■ Text segment ■

Solar power has gained popularity in recent years, reflecting a wider and ongoing shift away from traditional forms of energy toward renewable energy sources. Photovoltaic (PV) arrays capable of powering entire households are now more affordable than ever, making solar one of the most accessible forms of renewable energy for many people.

Modern solar systems are very safe, but – as with anything involving electricity – there are inherent risks that need to be mitigated to make them suitable for commercial and residential use. One part of this risk mitigation involves rapid shutdown devices.

Solar rapid shutdown devices are used to dramatically reduce the potentially dangerous residual energy often found in string inverter PV systems. Firstly, this keeps firefighters and other first responders safe in the event of a fire, where there could be a risk of electrocution. Secondly, it can protect components of a solar system that may otherwise be damaged during a fire.

In this article, we take a look at how rapid shutdown devices work, some of the regulations surrounding them, and when they are necessary in a solar system.

WHAT IS RAPID SHUTDOWN?

The term rapid shutdown refers to the process of mitigating risks by quickly reducing the DC voltage in a solar system. Rapid shutdown devices are pieces of equipment integrated into solar systems and specially designed to make rapid shutdown possible.

■ Dataset records ■
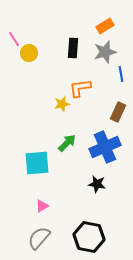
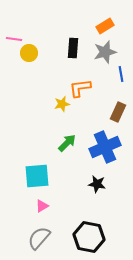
pink line: rotated 49 degrees counterclockwise
cyan square: moved 13 px down
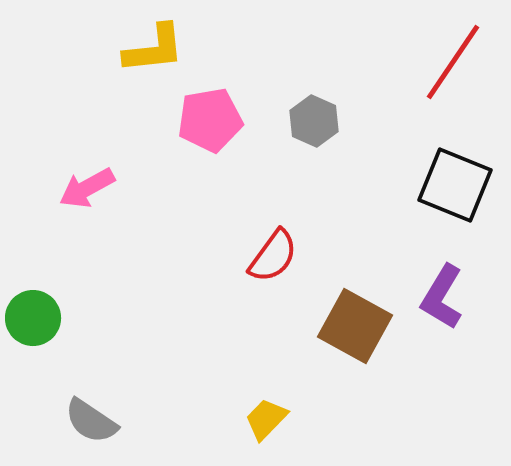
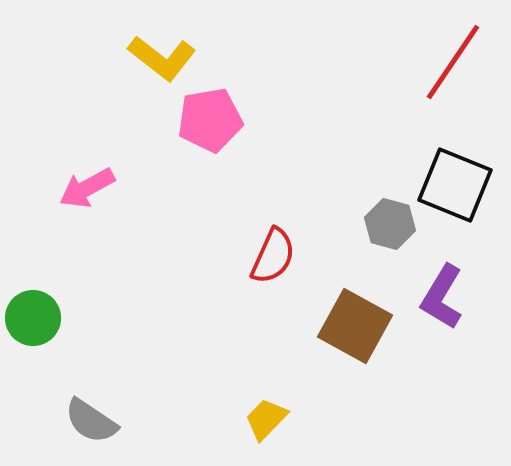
yellow L-shape: moved 8 px right, 9 px down; rotated 44 degrees clockwise
gray hexagon: moved 76 px right, 103 px down; rotated 9 degrees counterclockwise
red semicircle: rotated 12 degrees counterclockwise
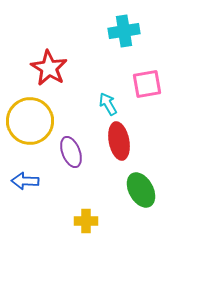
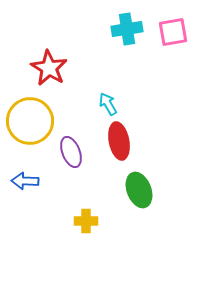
cyan cross: moved 3 px right, 2 px up
pink square: moved 26 px right, 52 px up
green ellipse: moved 2 px left; rotated 8 degrees clockwise
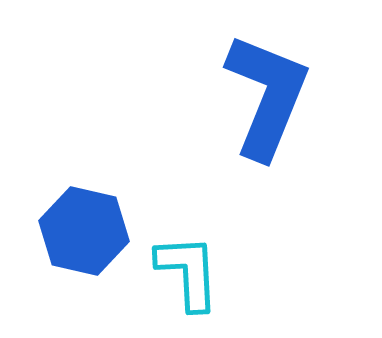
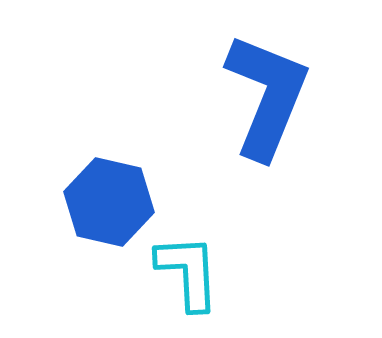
blue hexagon: moved 25 px right, 29 px up
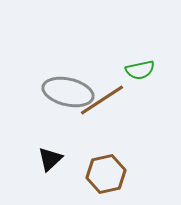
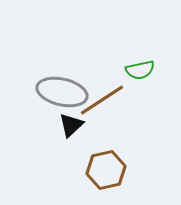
gray ellipse: moved 6 px left
black triangle: moved 21 px right, 34 px up
brown hexagon: moved 4 px up
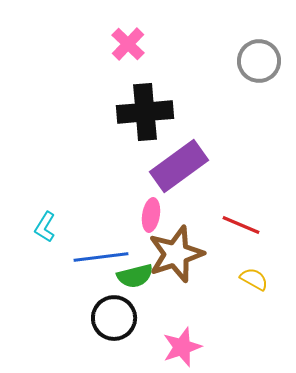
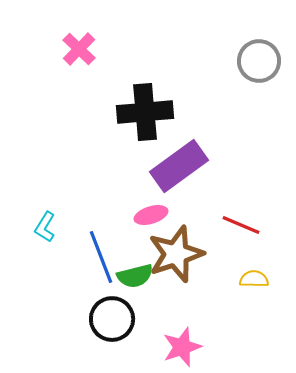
pink cross: moved 49 px left, 5 px down
pink ellipse: rotated 64 degrees clockwise
blue line: rotated 76 degrees clockwise
yellow semicircle: rotated 28 degrees counterclockwise
black circle: moved 2 px left, 1 px down
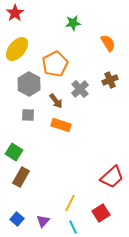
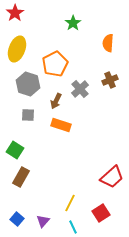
green star: rotated 28 degrees counterclockwise
orange semicircle: rotated 144 degrees counterclockwise
yellow ellipse: rotated 20 degrees counterclockwise
gray hexagon: moved 1 px left; rotated 10 degrees counterclockwise
brown arrow: rotated 63 degrees clockwise
green square: moved 1 px right, 2 px up
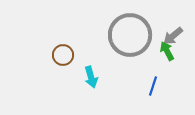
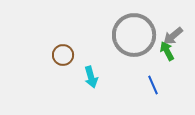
gray circle: moved 4 px right
blue line: moved 1 px up; rotated 42 degrees counterclockwise
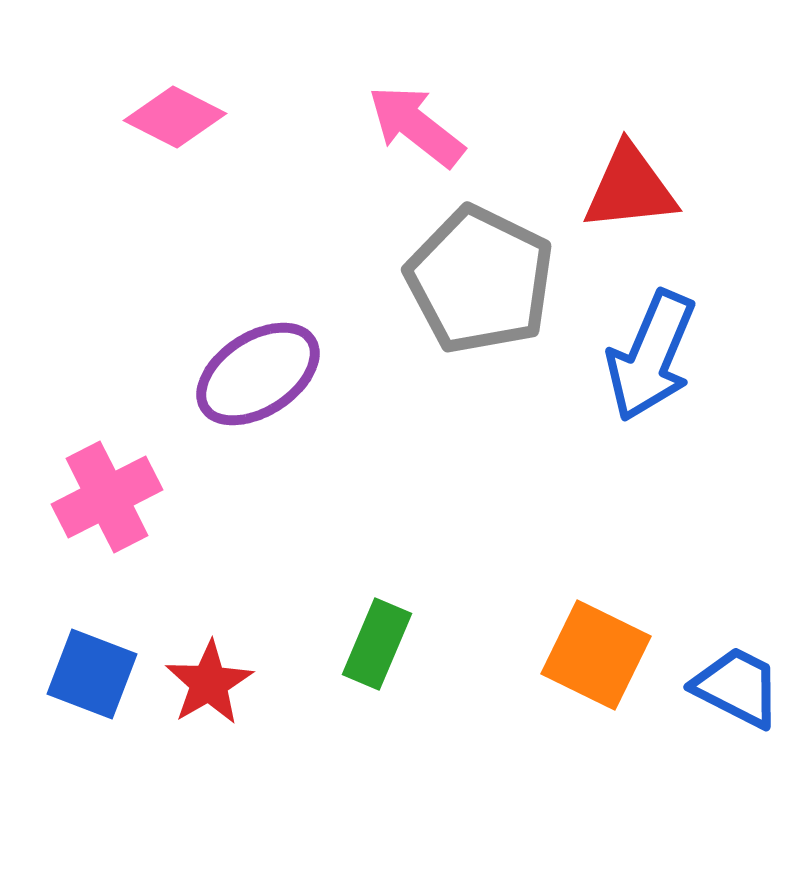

■ What needs to be done ■
Write out the passage on solar rapid shutdown between "Solar rapid shutdown" and "rapid shutdown possible.", inclusive. Work only from the passage on solar rapid shutdown.

■ Result ■
Solar rapid shutdown devices are used to dramatically reduce the potentially dangerous residual energy often found in string inverter PV systems. Firstly, this keeps firefighters and other first responders safe in the event of a fire, where there could be a risk of electrocution. Secondly, it can protect components of a solar system that may otherwise be damaged during a fire.

In this article, we take a look at how rapid shutdown devices work, some of the regulations surrounding them, and when they are necessary in a solar system.

WHAT IS RAPID SHUTDOWN?

The term rapid shutdown refers to the process of mitigating risks by quickly reducing the DC voltage in a solar system. Rapid shutdown devices are pieces of equipment integrated into solar systems and specially designed to make rapid shutdown possible.